Once the location of the abnormal fast heart rhythm is determined, the ablation catheter is placed directly on that spot. The ablation catheter can be one of two types: heat energy with radio frequency or cold energy with cryoablation. Both energies effectively rid the conduction pathway of those electrical cells, which cause the problem and cure the patient of their supraventricular tachycardia. The heat energy (radio frequency) has been utilized since the 1990s and has excellent long-term cure rates. The cryoablation (freezing) energy has been utilized since 2003 and was developed because it is safer at locations close to the patient’s atrioventricular node (the patient’s normal electrical conduction). It does, however, have higher arrhythmia recurrence rates after a successful procedure.

Clinical Outcomes

For invasive electrophysiology studies and ablation procedures in patients with normal heart structure, the cure rate is high and the risks of the procedure are extremely low. The ablation procedure can be done electively on children as young as three years of age (and even younger if necessary). It takes approximately three hours for the procedure and then an in-hospital recovery time of four to six hours following the procedure. Depending on the precise mechanism and location of the SVT, the success rate from the procedure is > 95 percent. The risks of major complications are < 1 percent and the risks of minor complications are < 4 percent. Following a successful ablation procedure, patients are followed for one year to monitor for arrhythmia recurrence. The risk of a recurrence depends on the location of the supraventricular tachycardia and on the details of the specific procedure. Fortunately, the majority of patients remain arrhythmia-free.

References
1. Collins KK, Dubin AM, Chiesa NA, Avasarala K, Van Hare GF. Cryoablation versus radiofrequency ablation for treatment of pediatric atrioventricular nodal reentrant tachycardia: initial experience with 4 mm cryocatheter. Heart Rhythm. 2006 May; 3(5):564-70.

2. Chanani NK, Chiesa NA, Dubin AM, Avasarala K, Van Hare GF, Collins KK. Cryoablation for atrioventricular nodal reentrant tachycardia in young patients: predictors of recurrence.
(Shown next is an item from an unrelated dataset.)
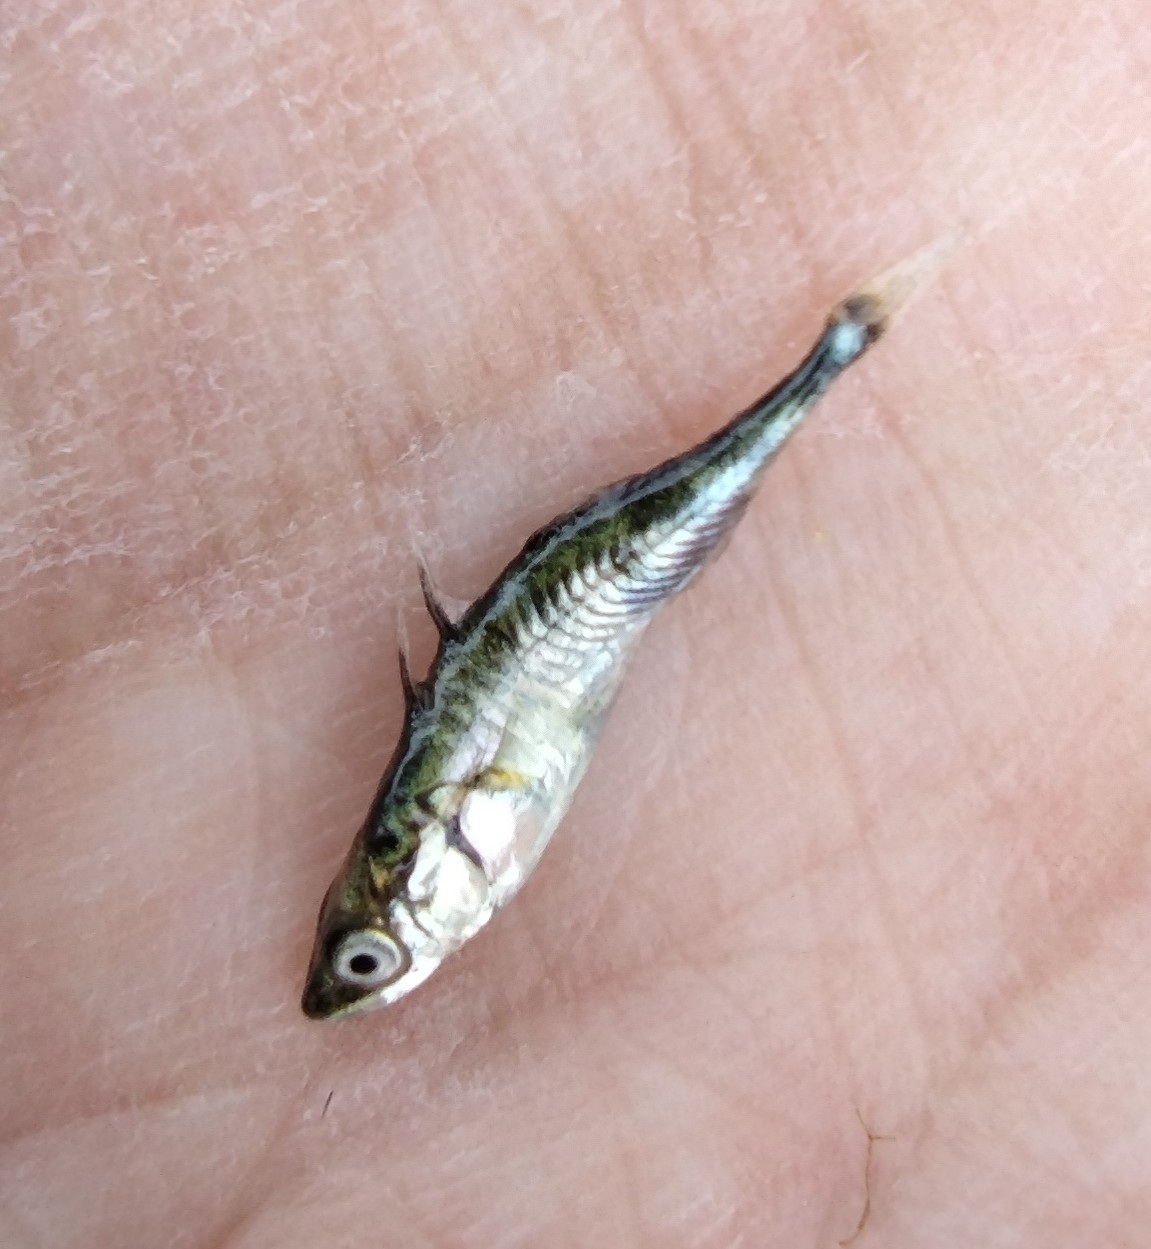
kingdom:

Pacing Clin Electrophysiol. 2008 Sep;31(9):1152-9

3. Van Hare GF, Dubin AM, Collins KK. Invasive electrophysiology in children: state of the art. J Electrocardiol. 20002;35 Suppl:165-74. Review.

4. Van Hare GF, Javitz H, Carmelli D, Saul JP, Tanel RE, Fischelbach PS, Kanter RJ, Schaffer M, Dunnigan A, Colan S, Serwer G; Participating Members of the Pediatric Electrophysiology Society. Prospective assessment after pediatric cardiac ablation: recurrence at 1 year after initially successful ablation of supraventricular tachycardia. Heart Rhythm. 2004 Jul;1(2):188-96

5. Van Hare GF, Javitz H, Carmelli D, Saul JP, Tanel RE, Fischbach PS, Kanter RJ, Schaffer M, Dunnigan A, Colan S, Serwer G; Pediatric Electrophysiology Society. Prospective assessment after pediatric cardiac ablation: demographics, medical profiles, and initial outcomes. J Cardiovasc Electrophysiol. 2004 Jul;15(7):759-70.